[任务目标] 请把清单中从包含"Given the image: Highlight small bowel."的那一行起到清单末尾的这一段重新写出，将其中的"Highlight"改为"Outline"，其余内容保持不变。

[原始清单]
————

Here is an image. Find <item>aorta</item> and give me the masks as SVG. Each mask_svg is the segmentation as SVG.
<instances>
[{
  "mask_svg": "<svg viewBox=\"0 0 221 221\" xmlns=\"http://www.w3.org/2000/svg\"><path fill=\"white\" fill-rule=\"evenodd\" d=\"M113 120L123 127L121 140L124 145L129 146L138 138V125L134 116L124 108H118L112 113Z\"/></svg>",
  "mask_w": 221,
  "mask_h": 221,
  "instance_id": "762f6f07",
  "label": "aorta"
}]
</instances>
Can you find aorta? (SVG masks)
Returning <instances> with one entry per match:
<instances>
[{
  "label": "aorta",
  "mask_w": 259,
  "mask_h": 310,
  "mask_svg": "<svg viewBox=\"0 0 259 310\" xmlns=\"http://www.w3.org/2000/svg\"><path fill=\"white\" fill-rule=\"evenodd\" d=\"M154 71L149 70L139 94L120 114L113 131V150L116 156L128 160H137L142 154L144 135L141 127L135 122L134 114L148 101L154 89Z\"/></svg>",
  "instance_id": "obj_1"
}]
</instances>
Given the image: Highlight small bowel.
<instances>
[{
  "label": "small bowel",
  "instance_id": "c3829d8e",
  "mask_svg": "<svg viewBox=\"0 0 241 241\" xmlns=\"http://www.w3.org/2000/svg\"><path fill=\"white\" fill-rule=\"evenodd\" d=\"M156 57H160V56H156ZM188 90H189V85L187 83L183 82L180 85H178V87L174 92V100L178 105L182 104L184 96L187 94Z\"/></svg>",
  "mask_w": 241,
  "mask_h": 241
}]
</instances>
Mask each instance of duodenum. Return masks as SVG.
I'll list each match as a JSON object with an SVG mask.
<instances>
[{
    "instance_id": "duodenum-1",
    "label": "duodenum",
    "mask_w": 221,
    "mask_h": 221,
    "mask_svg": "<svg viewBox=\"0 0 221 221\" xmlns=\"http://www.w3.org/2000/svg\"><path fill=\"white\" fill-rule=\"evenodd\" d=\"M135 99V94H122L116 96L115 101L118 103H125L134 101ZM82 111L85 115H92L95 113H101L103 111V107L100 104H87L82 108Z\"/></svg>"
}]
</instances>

————

[输出结果]
Given the image: Outline small bowel.
<instances>
[{
  "label": "small bowel",
  "instance_id": "c3829d8e",
  "mask_svg": "<svg viewBox=\"0 0 241 241\" xmlns=\"http://www.w3.org/2000/svg\"><path fill=\"white\" fill-rule=\"evenodd\" d=\"M156 57H160V56H156ZM188 90H189V85L187 83L183 82L180 85H178V87L174 92V100L178 105L182 104L184 96L187 94Z\"/></svg>",
  "mask_w": 241,
  "mask_h": 241
}]
</instances>
Mask each instance of duodenum. Return masks as SVG.
I'll list each match as a JSON object with an SVG mask.
<instances>
[{
    "instance_id": "duodenum-1",
    "label": "duodenum",
    "mask_w": 221,
    "mask_h": 221,
    "mask_svg": "<svg viewBox=\"0 0 221 221\" xmlns=\"http://www.w3.org/2000/svg\"><path fill=\"white\" fill-rule=\"evenodd\" d=\"M135 99V94H122L116 96L115 101L118 103H125L134 101ZM82 111L85 115H92L95 113H101L103 111V107L100 104H87L82 108Z\"/></svg>"
}]
</instances>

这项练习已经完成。